Once you reach the line containing "मंत्री गुरु खुशवंत" in the entries below, write out that line and each one after it down to the line containing "patatas, cebollas y lentejas orgánicas de un", exactly and with nothing added.
========
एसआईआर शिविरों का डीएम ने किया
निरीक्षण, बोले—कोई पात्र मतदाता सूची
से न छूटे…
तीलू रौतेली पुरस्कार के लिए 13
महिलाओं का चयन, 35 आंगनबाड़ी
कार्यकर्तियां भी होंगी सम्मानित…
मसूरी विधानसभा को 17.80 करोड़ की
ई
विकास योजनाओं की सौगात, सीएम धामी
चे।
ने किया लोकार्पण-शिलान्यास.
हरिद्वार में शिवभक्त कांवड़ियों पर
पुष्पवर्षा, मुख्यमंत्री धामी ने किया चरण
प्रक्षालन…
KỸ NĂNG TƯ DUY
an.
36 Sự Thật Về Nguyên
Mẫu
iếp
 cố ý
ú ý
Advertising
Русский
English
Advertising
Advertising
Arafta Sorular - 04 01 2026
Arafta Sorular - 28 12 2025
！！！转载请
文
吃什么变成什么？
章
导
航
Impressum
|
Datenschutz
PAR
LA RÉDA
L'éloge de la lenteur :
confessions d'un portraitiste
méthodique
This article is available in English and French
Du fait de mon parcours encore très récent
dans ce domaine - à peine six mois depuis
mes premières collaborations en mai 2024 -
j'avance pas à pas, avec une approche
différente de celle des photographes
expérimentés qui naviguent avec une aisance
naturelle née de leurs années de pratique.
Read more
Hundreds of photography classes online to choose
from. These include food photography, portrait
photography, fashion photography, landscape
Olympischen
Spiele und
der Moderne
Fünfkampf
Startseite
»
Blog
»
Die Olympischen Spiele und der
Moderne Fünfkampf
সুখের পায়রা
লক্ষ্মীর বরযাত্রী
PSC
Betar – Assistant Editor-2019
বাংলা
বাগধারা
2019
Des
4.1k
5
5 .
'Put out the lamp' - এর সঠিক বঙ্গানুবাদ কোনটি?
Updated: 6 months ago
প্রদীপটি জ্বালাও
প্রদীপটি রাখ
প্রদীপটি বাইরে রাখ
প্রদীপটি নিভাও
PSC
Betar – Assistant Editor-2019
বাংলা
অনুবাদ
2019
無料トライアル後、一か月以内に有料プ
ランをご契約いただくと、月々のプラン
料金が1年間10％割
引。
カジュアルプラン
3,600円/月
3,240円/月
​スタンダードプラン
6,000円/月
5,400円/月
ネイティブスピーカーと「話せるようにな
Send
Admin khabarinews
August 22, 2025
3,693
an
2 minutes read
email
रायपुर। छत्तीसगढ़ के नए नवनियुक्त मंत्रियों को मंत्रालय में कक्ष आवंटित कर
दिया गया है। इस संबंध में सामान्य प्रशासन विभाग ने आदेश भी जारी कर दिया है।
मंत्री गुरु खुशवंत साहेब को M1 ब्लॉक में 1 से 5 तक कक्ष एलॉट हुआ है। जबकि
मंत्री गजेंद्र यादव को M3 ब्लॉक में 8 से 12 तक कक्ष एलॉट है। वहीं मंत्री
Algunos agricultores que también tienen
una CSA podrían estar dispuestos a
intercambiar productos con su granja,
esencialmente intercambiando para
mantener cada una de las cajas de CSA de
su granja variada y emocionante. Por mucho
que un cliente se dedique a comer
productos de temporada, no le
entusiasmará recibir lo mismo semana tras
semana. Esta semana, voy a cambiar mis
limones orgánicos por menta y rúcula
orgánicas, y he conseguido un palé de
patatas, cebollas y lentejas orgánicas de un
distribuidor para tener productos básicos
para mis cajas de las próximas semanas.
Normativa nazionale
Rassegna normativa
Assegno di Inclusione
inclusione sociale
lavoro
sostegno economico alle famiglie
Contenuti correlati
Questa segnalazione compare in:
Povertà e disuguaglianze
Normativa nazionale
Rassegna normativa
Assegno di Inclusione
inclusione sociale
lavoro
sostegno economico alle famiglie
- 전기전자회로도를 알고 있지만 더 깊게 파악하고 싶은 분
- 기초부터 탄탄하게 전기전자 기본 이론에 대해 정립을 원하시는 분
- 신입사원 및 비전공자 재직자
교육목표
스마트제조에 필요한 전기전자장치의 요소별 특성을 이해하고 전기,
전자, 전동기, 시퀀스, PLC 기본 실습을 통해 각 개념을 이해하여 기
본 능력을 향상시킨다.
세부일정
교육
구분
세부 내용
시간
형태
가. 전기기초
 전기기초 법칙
========
Answer space:
मंत्री गुरु खुशवंत साहेब को M1 ब्लॉक में 1 से 5 तक कक्ष एलॉट हुआ है। जबकि
मंत्री गजेंद्र यादव को M3 ब्लॉक में 8 से 12 तक कक्ष एलॉट है। वहीं मंत्री
Algunos agricultores que también tienen
una CSA podrían estar dispuestos a
intercambiar productos con su granja,
esencialmente intercambiando para
mantener cada una de las cajas de CSA de
su granja variada y emocionante. Por mucho
que un cliente se dedique a comer
productos de temporada, no le
entusiasmará recibir lo mismo semana tras
semana. Esta semana, voy a cambiar mis
limones orgánicos por menta y rúcula
orgánicas, y he conseguido un palé de
patatas, cebollas y lentejas orgánicas de un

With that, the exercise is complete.